**Description of the task**
In the mailing-list message about a ZFS panic below, what parallel-job option does the build use to reproduce the panic?

**Extract to read**
┄┄┄┄┄┄┄┄┄┄┄┄┄┄┄┄┄┄┄┄

Re: ZFS : panic("sleeping thread")

From: Thomas Backman <serenity_at_exscape.org>
Date: Thu, 18 Jun 2009 13:49:46 +0200
On May 27, 2009, at 07:58 PM, Artem Belevich wrote:

> Hi,
>
> While recent ZFS improvements got rid of random hangs I used to see,
> there's still one problem that I keep running into -- panic in ZFS
> under heavy load. I can reproduce it by doing a build with -j16 in a
> jail running i386 binaries on -CURRENT/amd64 running on a box with
> quad-core CPU. It takes a while to reproduce, but it usually shows up
> within couple of hours.
>
> Sleeping thread (tid 100606, pid 32147) owns a non-sleepable lock
> sched_switch() at sched_switch+0xed
> mi_switch() at mi_switch+0x16f
> sleepq_wait() at sleepq_wait+0x42
> _sx_xlock_hard() at _sx_xlock_hard+0x1f0
> _sx_xlock() at _sx_xlock+0x4e
> rrw_exit() at rrw_exit+0x1d
> zfs_freebsd_getattr() at zfs_freebsd_getattr+0x2be
> VOP_GETATTR_APV() at VOP_GETATTR_APV+0x44
> filt_vfsread() at filt_vfsread+0x51
> knote() at knote+0xc2
> VOP_WRITE_APV() at VOP_WRITE_APV+0x11f
> vn_write() at vn_write+0x279
> dofilewrite() at dofilewrite+0x85
> kern_writev() at kern_writev+0x60
> write() at write+0x54
> ia32_syscall() at ia32_syscall+0x236
> Xint0x80_syscall() at Xint0x80_syscall+0x85
> --- syscall (4, FreeBSD ELF32, write), rip = 0x78162153, rsp =
> 0xffff945c, rbp = 0xffff9478 ---
>
> It appears that locking within ZFS conflicts with vnode locking. The
> back-trace is always the same.
>
> For now, I've applied following patch to disable the panic, but it
> would be good if someone familiar with VFS locking in FreeBSD could
> take a look.

┄┄┄┄┄┄┄┄┄┄┄┄┄┄┄┄┄┄┄┄

**Given information**
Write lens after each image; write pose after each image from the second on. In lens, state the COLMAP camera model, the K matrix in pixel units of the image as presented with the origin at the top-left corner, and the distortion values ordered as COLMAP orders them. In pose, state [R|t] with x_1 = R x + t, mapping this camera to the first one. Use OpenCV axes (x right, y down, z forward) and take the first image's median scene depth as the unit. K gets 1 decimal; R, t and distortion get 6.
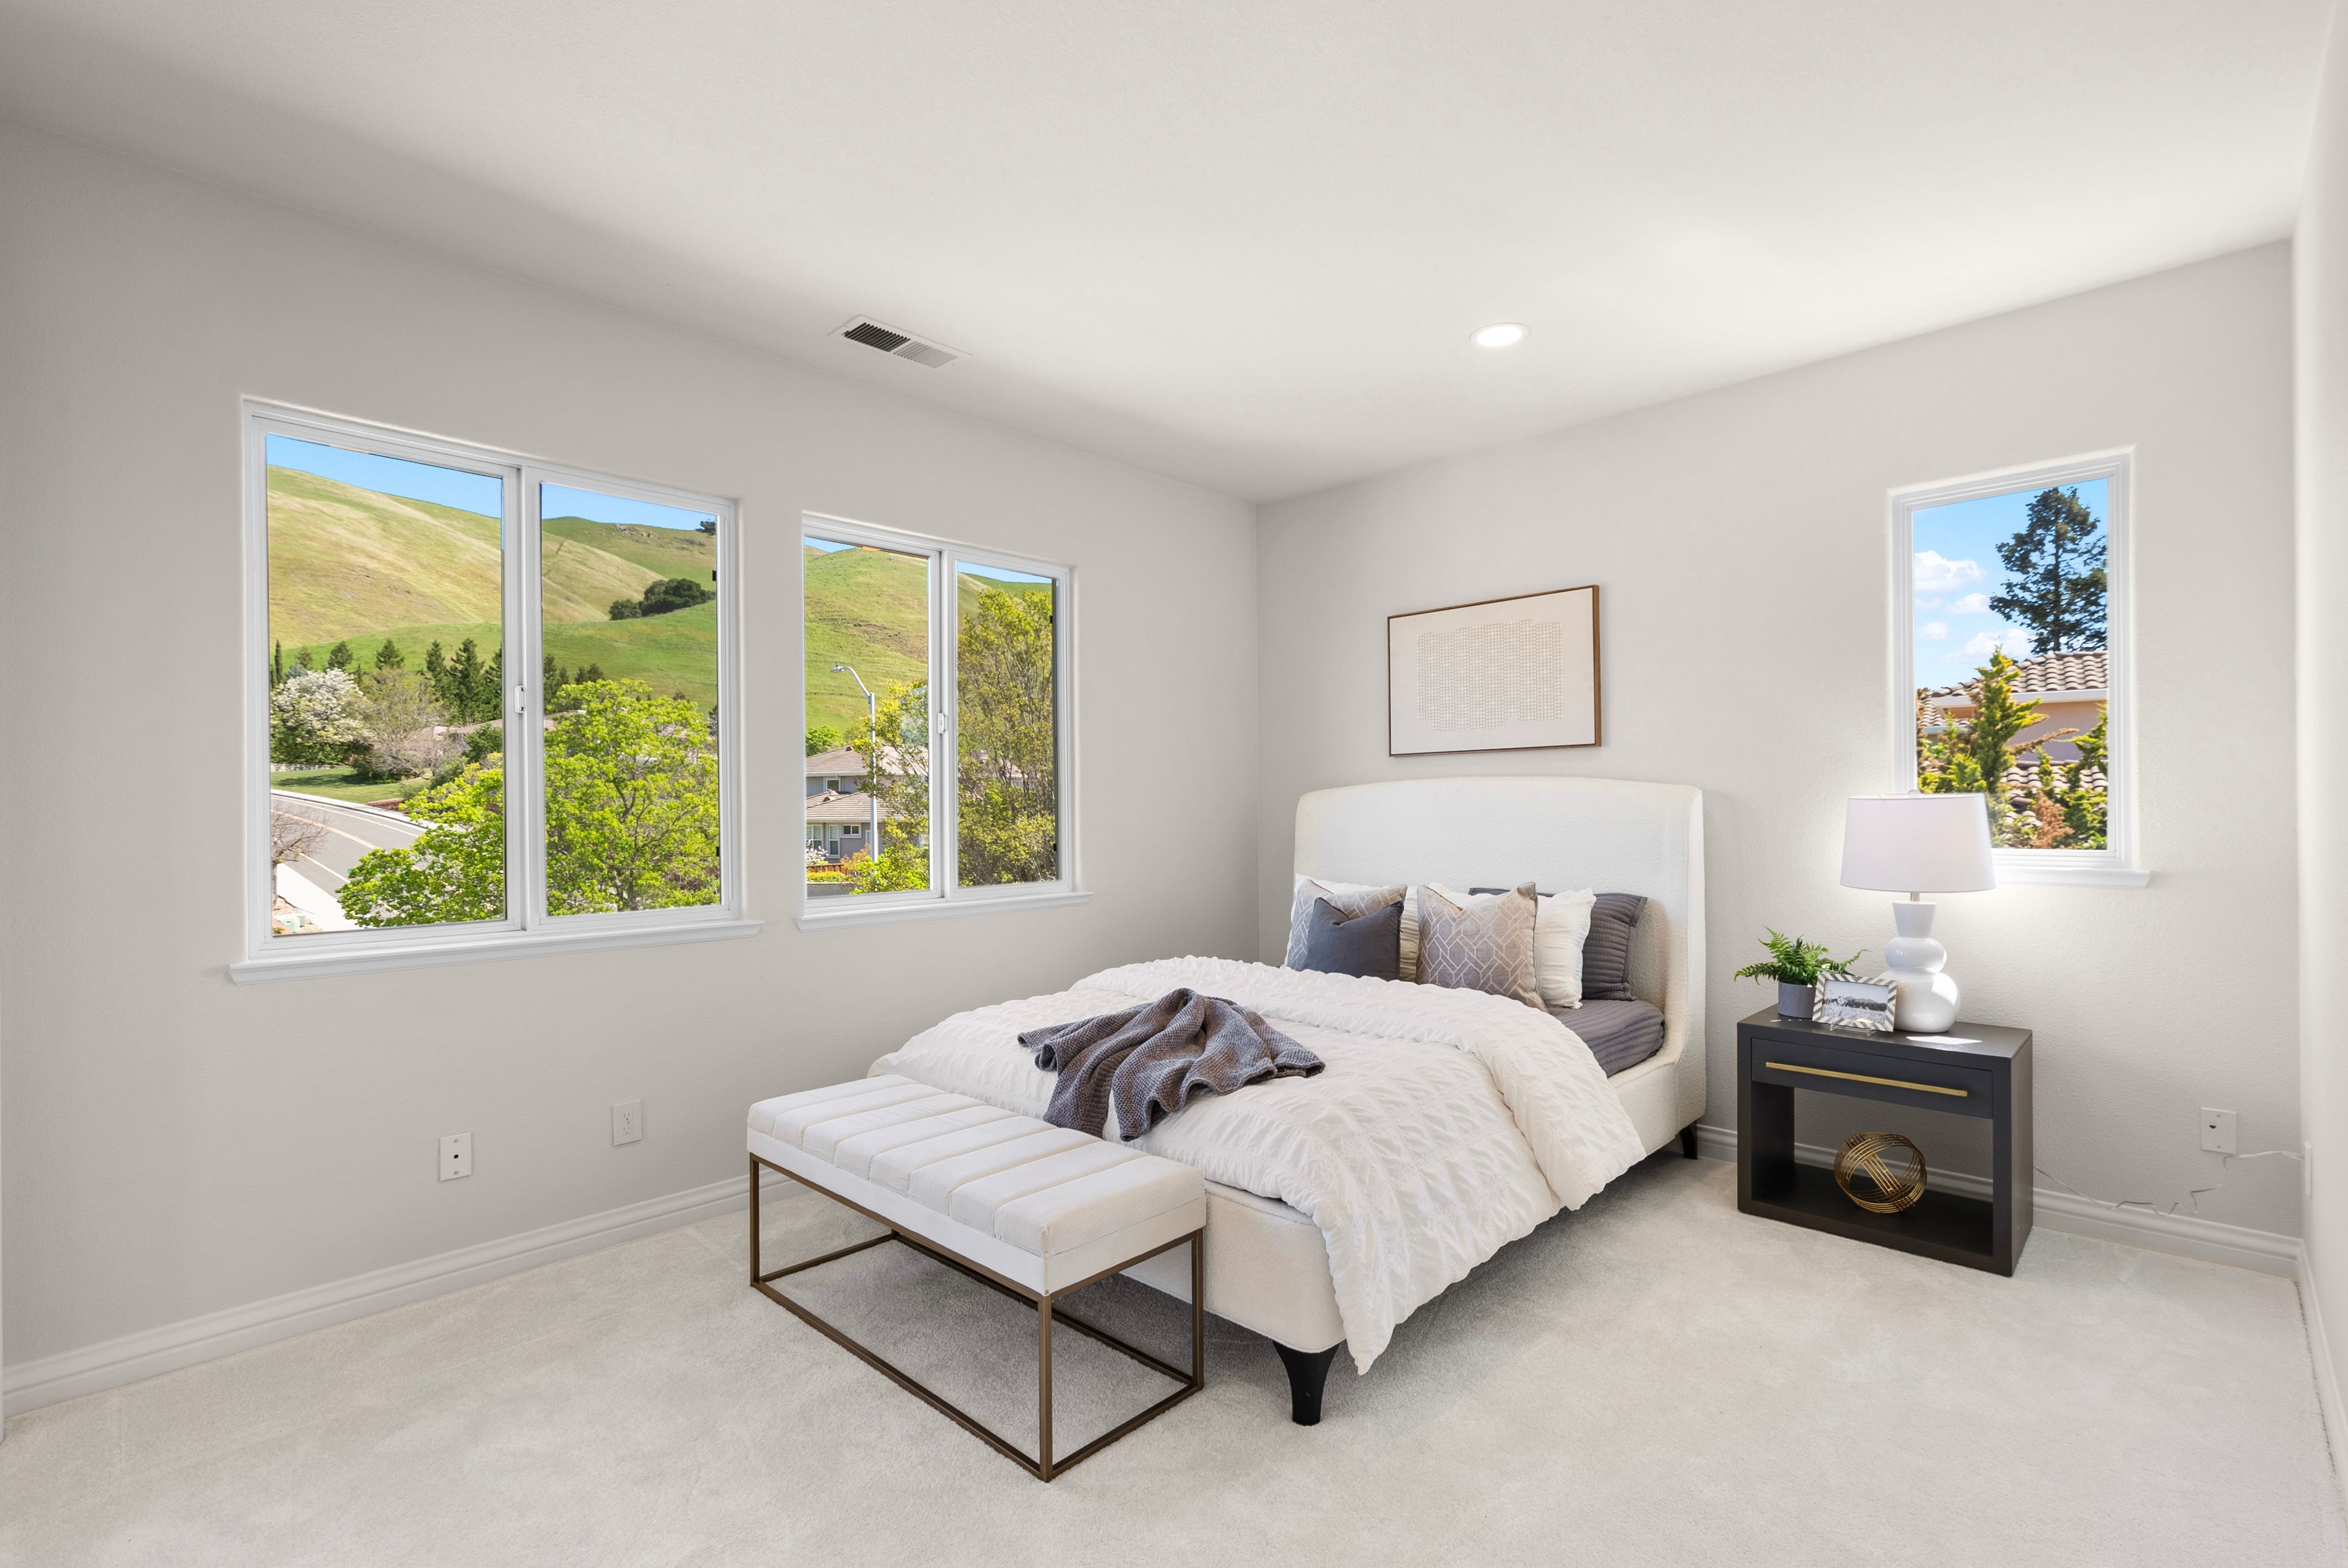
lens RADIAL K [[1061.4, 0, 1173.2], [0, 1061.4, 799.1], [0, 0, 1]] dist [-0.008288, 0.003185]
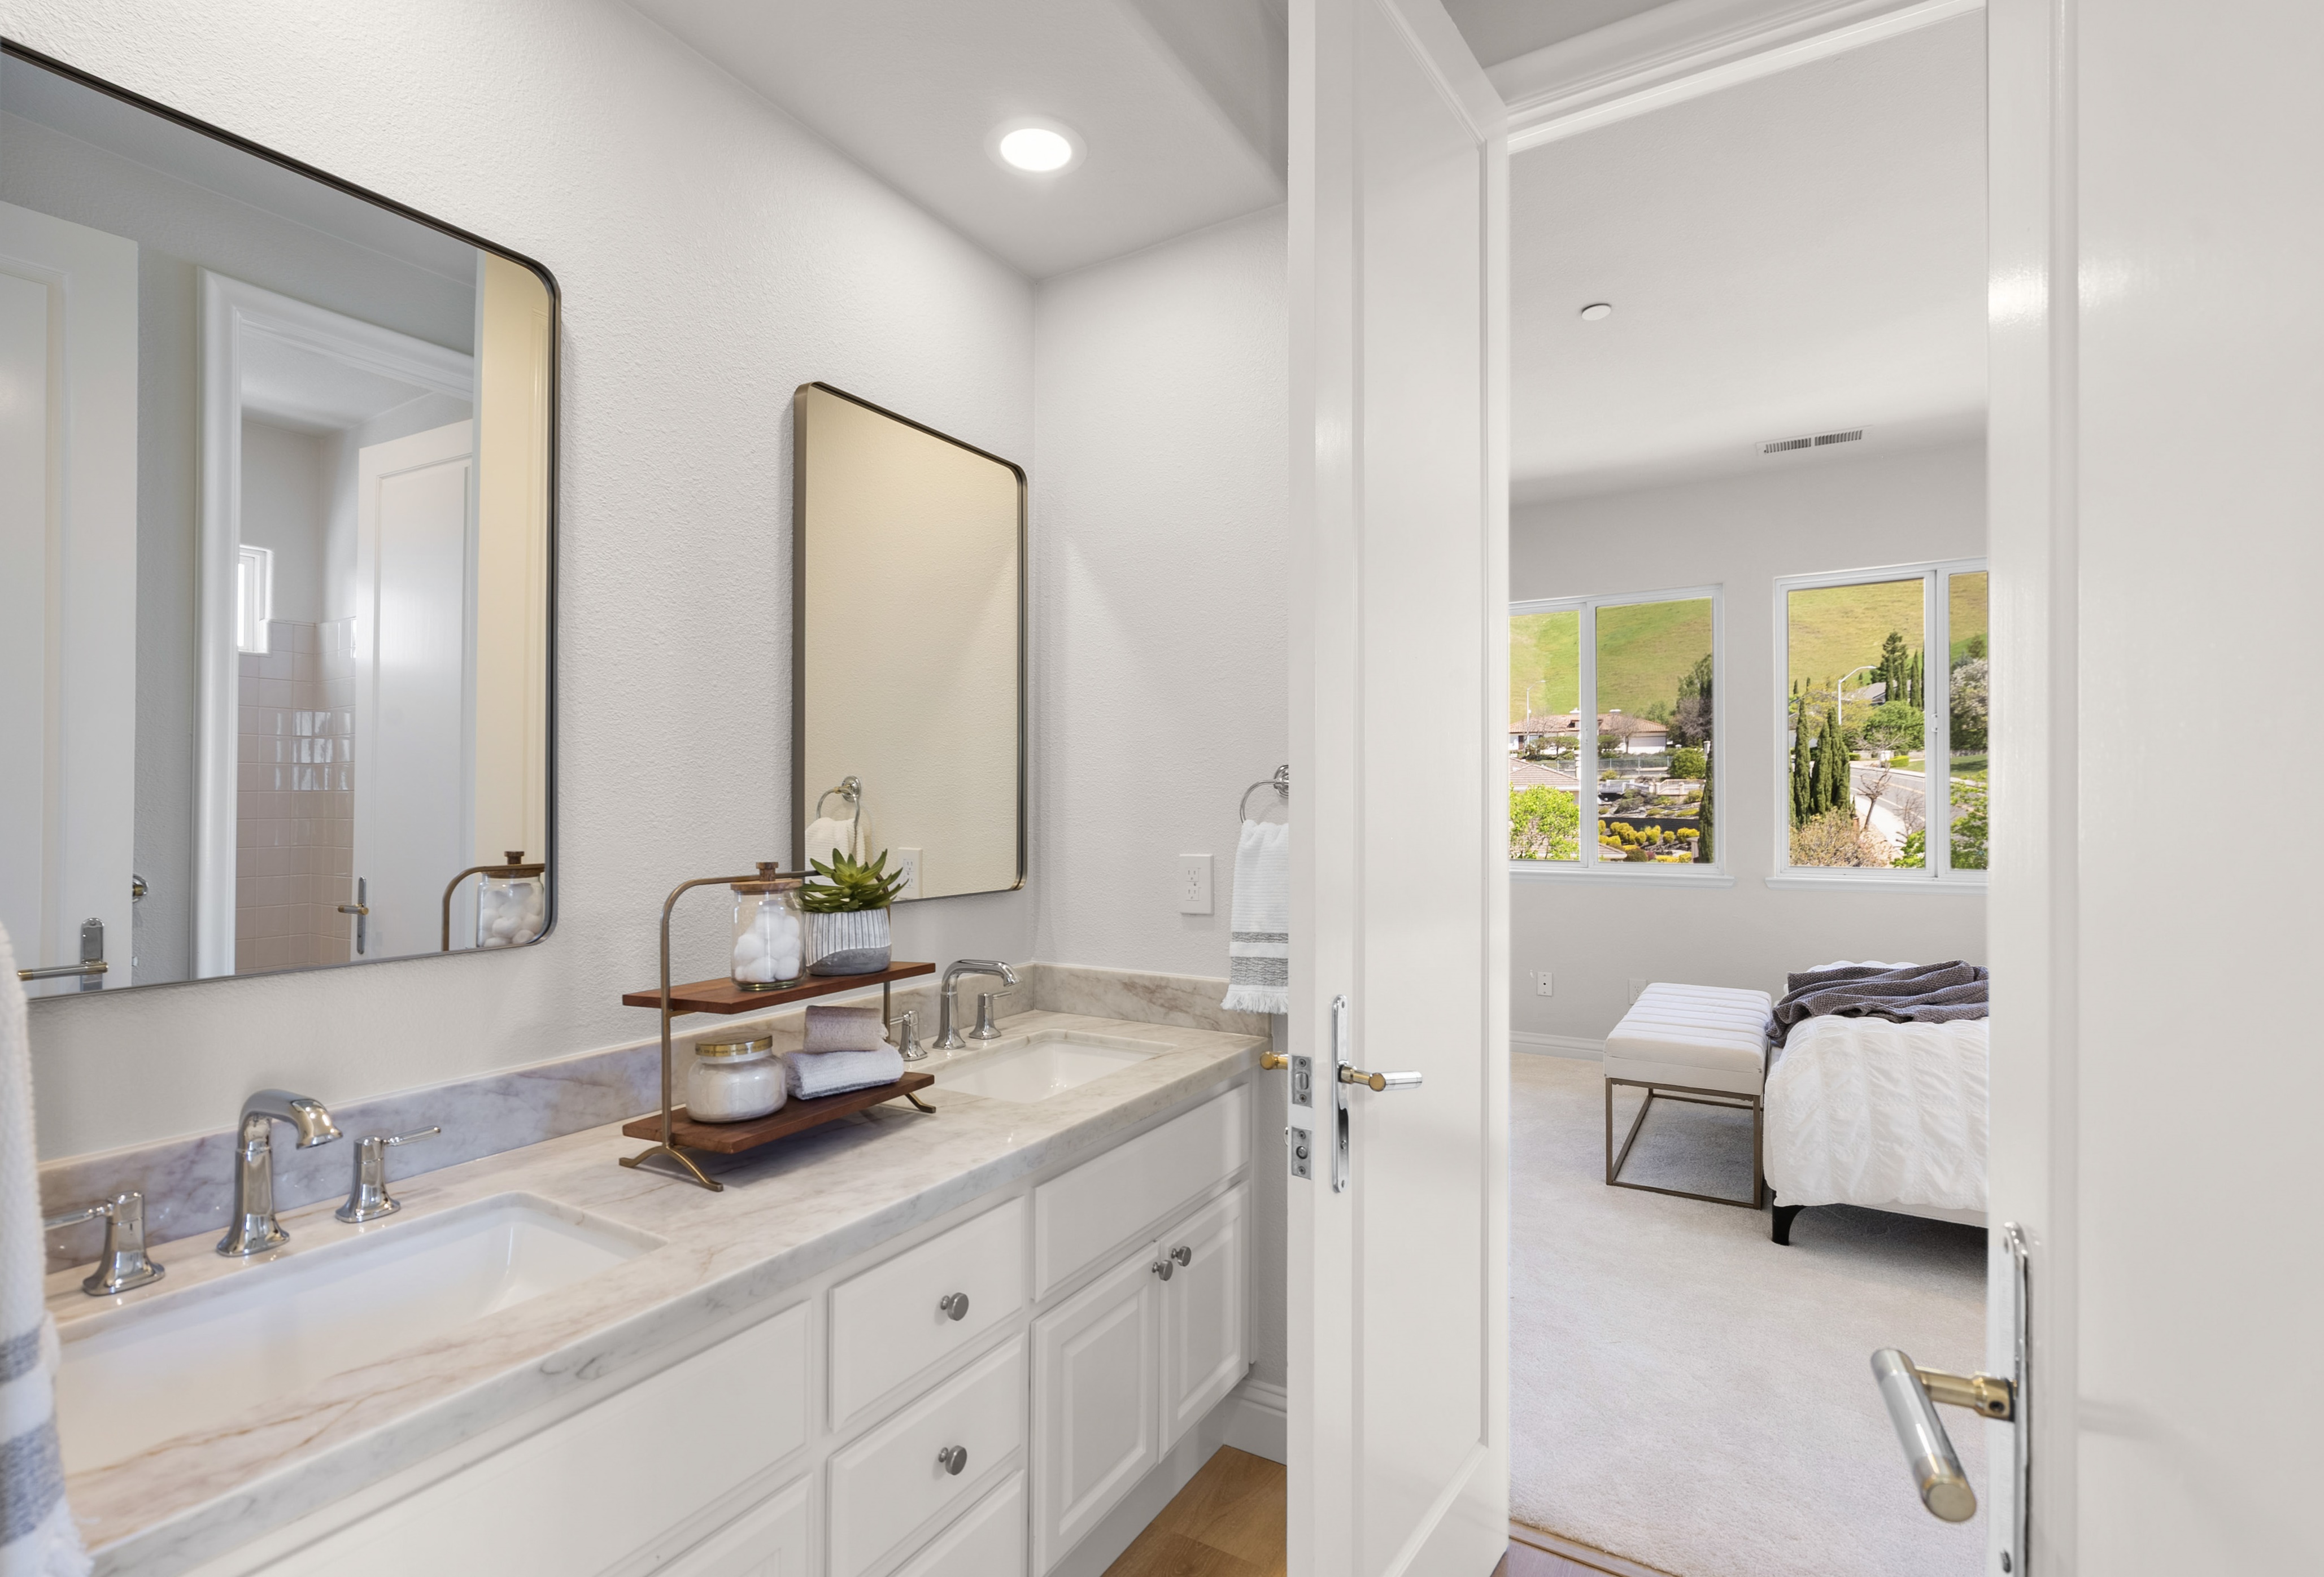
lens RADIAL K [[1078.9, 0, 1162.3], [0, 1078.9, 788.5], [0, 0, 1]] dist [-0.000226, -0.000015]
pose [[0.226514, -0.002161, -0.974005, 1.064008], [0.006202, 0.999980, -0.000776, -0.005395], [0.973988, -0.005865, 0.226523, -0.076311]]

┄┄┄┄┄┄┄┄┄┄┄┄┄┄┄┄┄┄┄┄

**Answer to this problem**
-j16